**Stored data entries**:
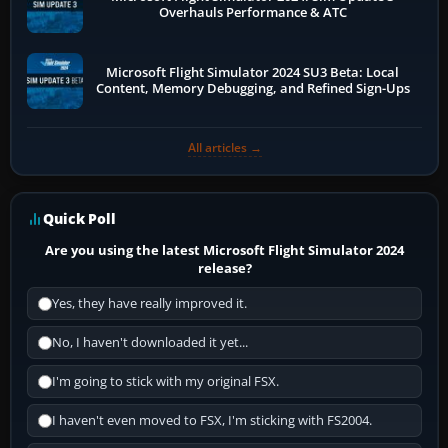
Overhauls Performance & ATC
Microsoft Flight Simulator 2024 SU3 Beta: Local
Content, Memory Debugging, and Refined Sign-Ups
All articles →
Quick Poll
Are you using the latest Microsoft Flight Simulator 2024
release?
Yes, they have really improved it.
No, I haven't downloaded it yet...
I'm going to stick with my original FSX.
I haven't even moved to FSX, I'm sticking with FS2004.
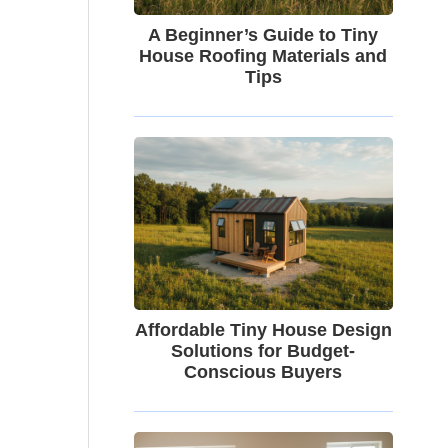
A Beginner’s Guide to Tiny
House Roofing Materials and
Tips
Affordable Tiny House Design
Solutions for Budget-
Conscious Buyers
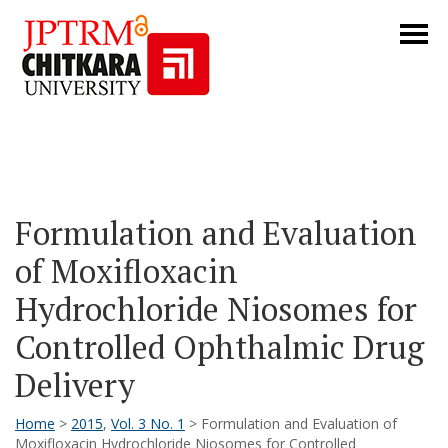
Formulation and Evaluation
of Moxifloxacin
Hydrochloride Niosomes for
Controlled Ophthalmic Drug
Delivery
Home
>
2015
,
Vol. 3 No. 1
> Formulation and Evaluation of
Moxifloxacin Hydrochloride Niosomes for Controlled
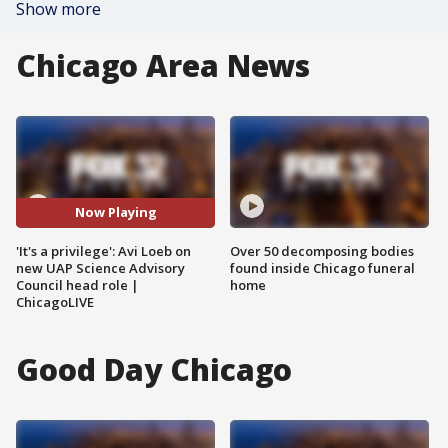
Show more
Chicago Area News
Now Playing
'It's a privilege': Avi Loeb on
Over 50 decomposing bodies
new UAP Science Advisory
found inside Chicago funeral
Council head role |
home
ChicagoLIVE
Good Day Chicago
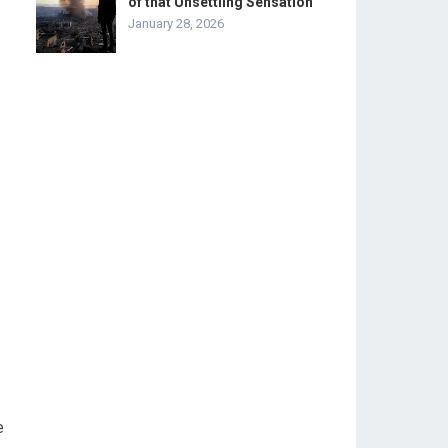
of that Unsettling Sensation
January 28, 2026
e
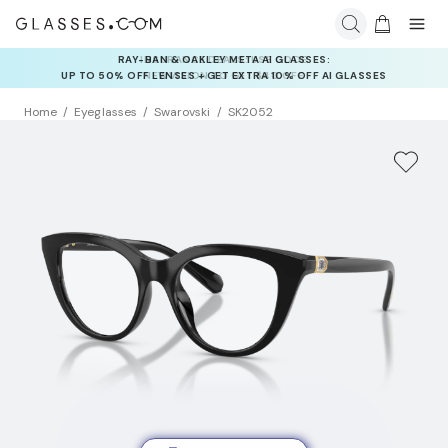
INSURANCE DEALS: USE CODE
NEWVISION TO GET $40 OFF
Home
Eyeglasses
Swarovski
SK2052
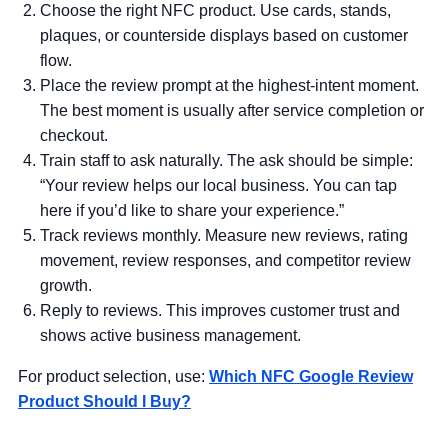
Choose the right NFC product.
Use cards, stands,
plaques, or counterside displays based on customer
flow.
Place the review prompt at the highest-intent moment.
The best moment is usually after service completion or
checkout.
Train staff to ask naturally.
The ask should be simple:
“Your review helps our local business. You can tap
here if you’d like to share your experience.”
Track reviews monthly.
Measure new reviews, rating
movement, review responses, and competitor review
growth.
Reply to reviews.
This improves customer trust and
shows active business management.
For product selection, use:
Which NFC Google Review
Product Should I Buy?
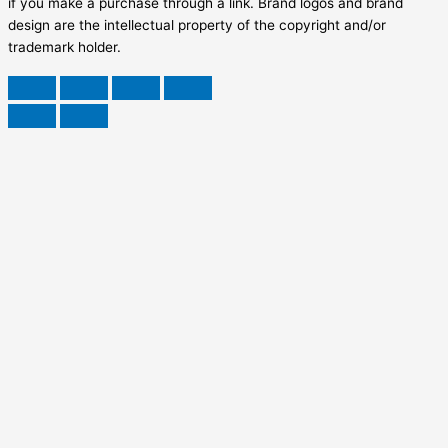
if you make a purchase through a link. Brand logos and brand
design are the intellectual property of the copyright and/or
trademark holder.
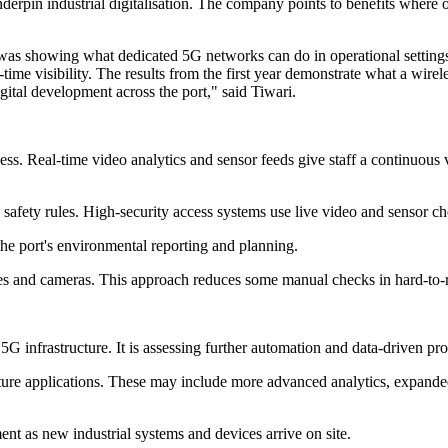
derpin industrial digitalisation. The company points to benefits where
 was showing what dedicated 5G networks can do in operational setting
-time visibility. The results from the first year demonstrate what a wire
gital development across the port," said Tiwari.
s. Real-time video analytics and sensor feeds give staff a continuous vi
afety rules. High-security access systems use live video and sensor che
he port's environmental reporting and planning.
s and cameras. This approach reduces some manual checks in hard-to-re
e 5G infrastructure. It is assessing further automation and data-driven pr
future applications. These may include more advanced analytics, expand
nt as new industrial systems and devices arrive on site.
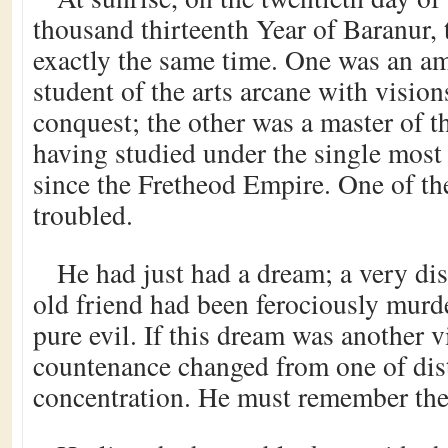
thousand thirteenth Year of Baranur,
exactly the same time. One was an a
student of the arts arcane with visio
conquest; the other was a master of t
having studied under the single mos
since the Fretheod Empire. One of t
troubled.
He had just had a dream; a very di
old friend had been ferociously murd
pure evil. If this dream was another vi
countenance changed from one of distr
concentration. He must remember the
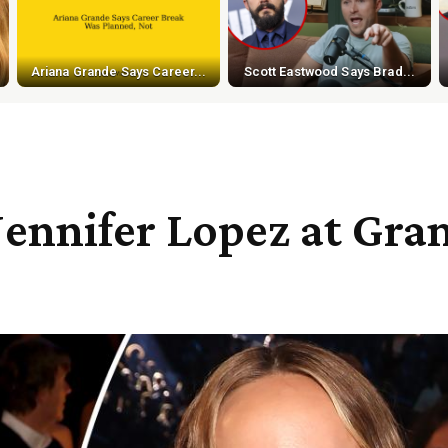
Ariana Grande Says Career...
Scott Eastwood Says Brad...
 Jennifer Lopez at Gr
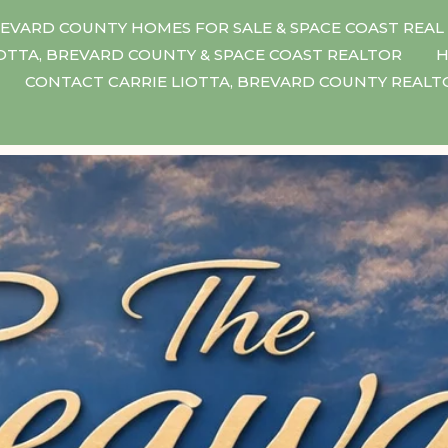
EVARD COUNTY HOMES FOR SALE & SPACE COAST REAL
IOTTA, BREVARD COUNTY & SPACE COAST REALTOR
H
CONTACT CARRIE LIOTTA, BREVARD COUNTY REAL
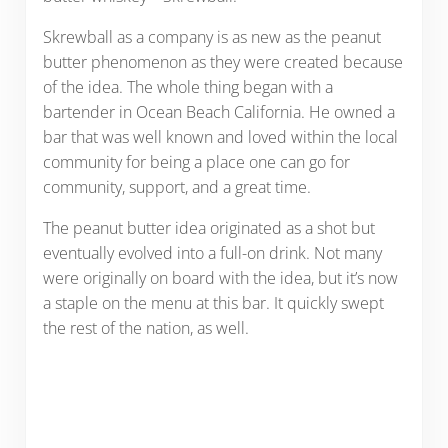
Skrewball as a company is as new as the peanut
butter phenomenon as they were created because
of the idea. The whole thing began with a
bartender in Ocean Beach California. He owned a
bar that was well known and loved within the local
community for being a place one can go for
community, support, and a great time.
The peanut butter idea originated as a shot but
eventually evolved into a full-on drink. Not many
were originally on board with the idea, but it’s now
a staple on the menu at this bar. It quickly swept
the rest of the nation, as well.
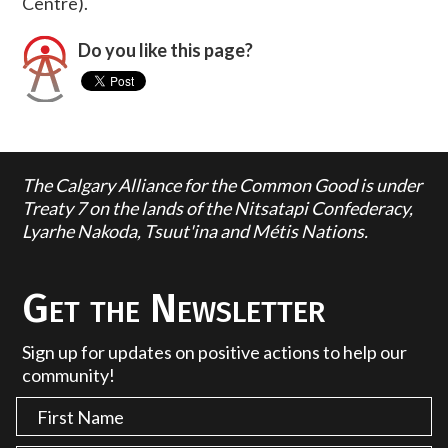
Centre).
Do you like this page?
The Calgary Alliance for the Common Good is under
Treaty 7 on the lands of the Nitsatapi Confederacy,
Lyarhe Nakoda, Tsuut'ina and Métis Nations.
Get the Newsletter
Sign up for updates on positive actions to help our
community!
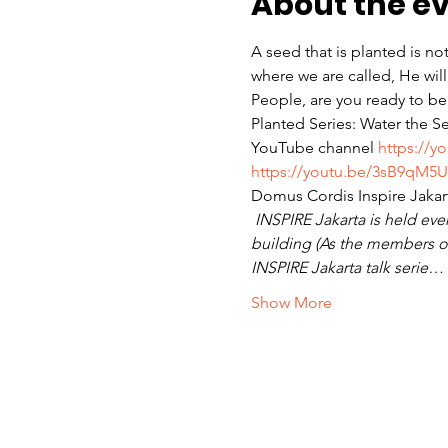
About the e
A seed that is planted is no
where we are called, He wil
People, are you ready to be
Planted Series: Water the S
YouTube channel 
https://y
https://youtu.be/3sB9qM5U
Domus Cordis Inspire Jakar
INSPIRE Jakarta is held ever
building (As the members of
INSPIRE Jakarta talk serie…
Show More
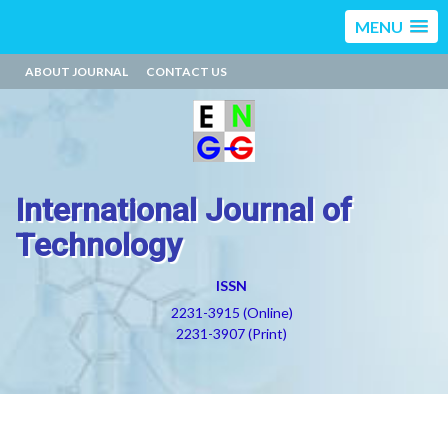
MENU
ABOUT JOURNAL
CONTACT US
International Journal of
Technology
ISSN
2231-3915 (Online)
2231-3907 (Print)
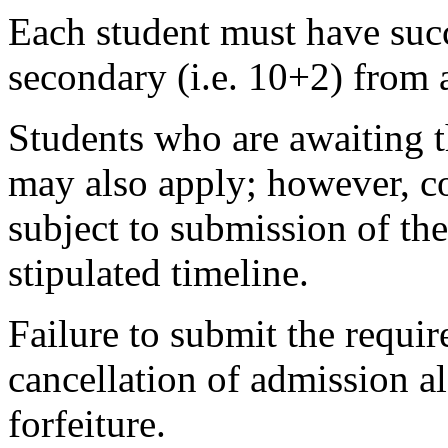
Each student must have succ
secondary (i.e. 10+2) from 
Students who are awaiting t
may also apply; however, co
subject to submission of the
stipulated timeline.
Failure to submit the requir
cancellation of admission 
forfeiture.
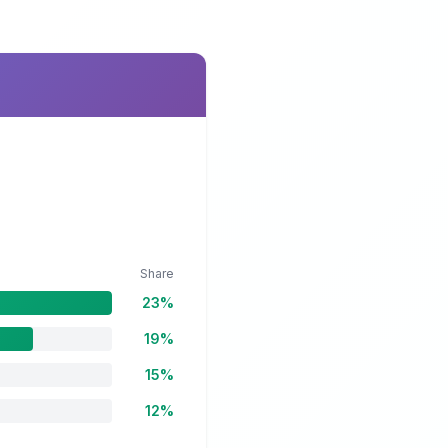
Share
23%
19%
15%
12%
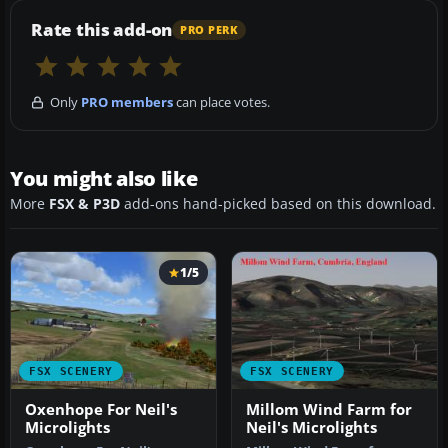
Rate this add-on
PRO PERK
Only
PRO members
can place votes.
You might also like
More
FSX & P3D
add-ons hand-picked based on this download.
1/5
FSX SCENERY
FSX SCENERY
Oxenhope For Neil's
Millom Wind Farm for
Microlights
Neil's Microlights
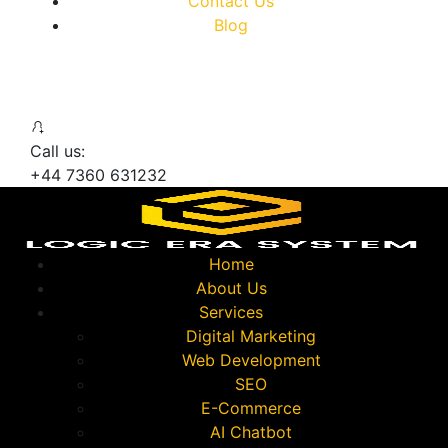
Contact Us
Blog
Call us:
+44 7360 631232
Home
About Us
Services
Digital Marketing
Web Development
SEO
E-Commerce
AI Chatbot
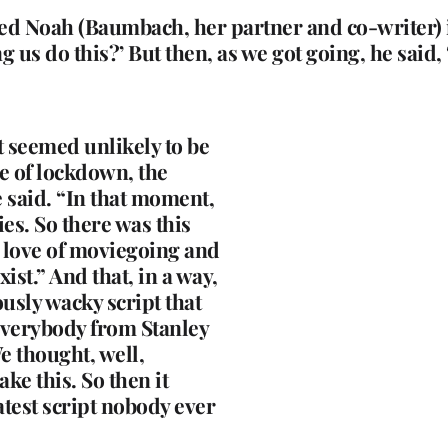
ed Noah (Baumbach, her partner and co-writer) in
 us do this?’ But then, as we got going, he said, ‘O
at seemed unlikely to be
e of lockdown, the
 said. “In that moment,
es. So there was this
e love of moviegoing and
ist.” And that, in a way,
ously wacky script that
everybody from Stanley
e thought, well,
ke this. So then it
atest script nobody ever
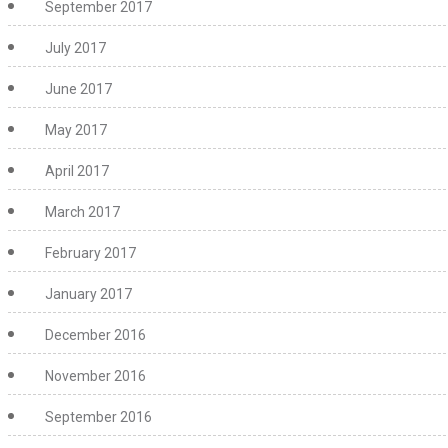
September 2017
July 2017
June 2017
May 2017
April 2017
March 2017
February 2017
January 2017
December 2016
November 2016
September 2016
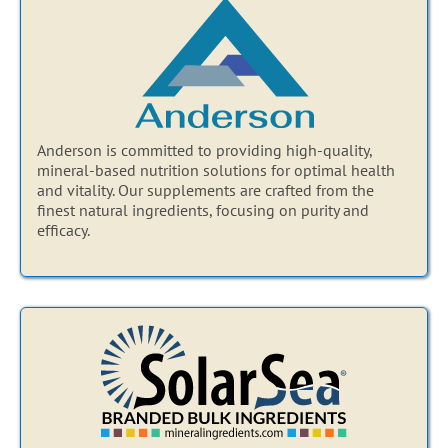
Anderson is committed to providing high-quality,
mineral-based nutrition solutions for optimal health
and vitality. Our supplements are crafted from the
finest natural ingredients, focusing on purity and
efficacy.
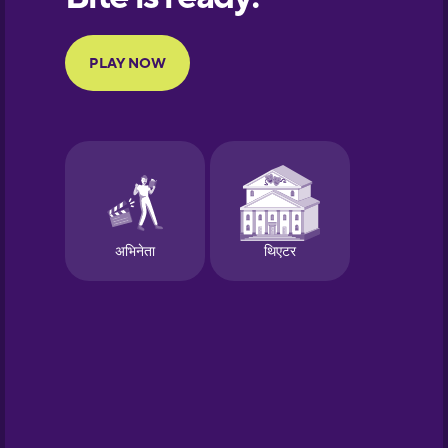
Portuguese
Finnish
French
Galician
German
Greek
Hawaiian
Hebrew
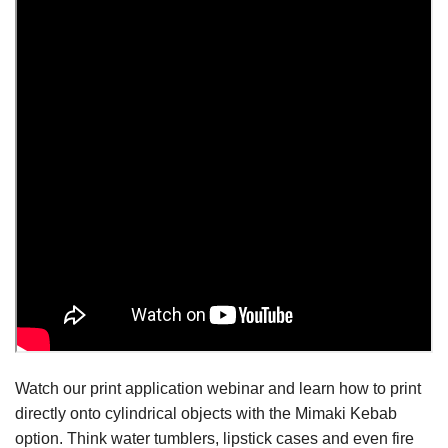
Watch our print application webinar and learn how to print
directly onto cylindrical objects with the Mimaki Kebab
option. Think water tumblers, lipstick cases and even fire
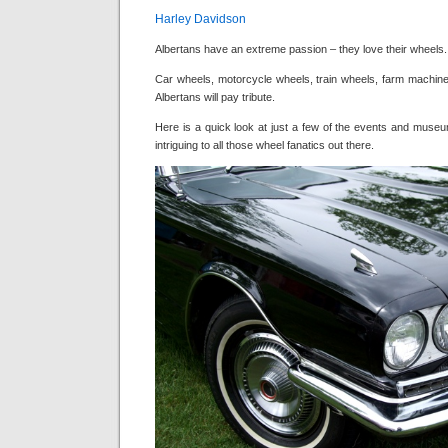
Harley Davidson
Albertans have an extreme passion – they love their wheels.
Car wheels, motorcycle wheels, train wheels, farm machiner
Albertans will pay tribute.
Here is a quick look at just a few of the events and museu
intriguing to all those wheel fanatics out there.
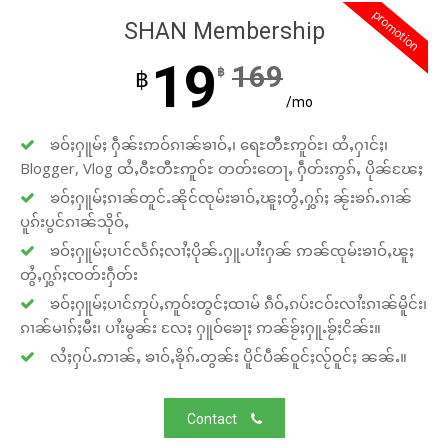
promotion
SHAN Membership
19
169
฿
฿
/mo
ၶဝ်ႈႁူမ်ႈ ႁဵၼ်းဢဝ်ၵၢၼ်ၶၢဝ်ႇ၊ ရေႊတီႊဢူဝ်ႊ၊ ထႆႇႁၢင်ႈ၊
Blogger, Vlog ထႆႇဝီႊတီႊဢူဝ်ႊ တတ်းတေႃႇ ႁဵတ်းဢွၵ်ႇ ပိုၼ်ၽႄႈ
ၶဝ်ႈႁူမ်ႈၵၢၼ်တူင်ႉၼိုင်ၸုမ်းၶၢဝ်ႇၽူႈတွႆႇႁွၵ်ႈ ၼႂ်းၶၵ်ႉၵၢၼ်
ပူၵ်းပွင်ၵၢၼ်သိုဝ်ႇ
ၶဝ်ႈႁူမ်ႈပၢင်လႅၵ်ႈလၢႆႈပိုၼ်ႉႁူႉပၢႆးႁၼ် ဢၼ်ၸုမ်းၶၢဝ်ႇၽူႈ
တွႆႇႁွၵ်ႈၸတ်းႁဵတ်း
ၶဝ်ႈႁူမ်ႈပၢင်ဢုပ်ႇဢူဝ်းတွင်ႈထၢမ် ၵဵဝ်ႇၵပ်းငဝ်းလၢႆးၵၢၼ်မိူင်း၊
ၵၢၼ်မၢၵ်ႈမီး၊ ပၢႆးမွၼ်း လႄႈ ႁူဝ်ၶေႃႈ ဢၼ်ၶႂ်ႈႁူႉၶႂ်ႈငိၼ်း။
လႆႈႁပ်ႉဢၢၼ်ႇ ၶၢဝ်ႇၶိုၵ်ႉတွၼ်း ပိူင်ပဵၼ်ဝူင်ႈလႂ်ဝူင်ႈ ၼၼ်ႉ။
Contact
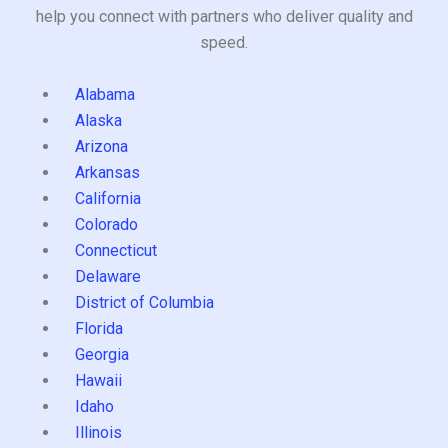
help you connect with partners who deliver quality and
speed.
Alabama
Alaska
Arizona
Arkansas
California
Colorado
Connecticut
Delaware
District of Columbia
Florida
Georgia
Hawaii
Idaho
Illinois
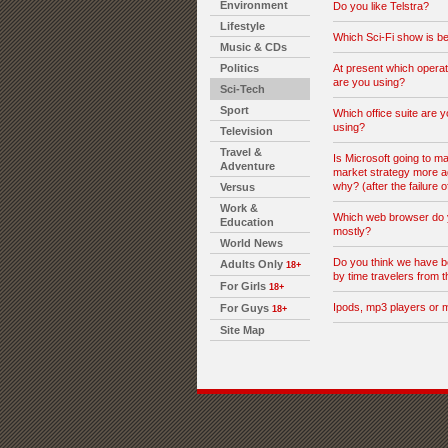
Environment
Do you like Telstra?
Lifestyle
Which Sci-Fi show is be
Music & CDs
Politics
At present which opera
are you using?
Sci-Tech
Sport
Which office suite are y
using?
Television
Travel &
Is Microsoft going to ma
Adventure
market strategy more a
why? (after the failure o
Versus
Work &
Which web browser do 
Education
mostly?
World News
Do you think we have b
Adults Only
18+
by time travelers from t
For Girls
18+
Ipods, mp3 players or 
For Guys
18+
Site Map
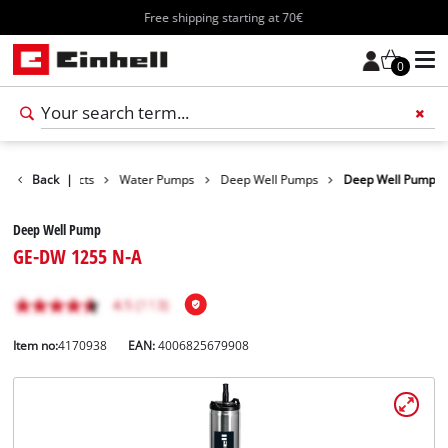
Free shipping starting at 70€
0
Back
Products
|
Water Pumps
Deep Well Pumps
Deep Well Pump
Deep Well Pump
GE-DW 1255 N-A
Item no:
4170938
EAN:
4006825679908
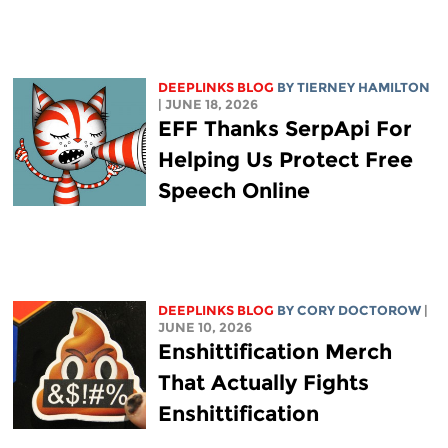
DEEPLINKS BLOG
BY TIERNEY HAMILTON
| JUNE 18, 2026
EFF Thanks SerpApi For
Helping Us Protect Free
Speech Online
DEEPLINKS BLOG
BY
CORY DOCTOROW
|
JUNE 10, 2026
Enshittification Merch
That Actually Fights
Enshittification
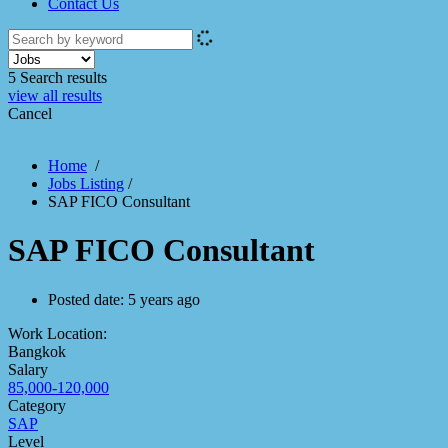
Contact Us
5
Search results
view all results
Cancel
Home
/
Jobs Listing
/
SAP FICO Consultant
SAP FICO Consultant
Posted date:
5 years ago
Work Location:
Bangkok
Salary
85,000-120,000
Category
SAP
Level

**Problem details**:
Rename "Microsoft Flight Simulator 2024" to "MSFS 2024" in everything from the start of the data down to the line containing "Yes, they have really improved it.", keeping all other text the same. Leave the pictures out of your answer.

**Answer for the task**:
Overhauls Performance & ATC
MSFS 2024 SU3 Beta: Local
Content, Memory Debugging, and Refined Sign-Ups
All articles →
Quick Poll
Are you using the latest MSFS 2024
release?
Yes, they have really improved it.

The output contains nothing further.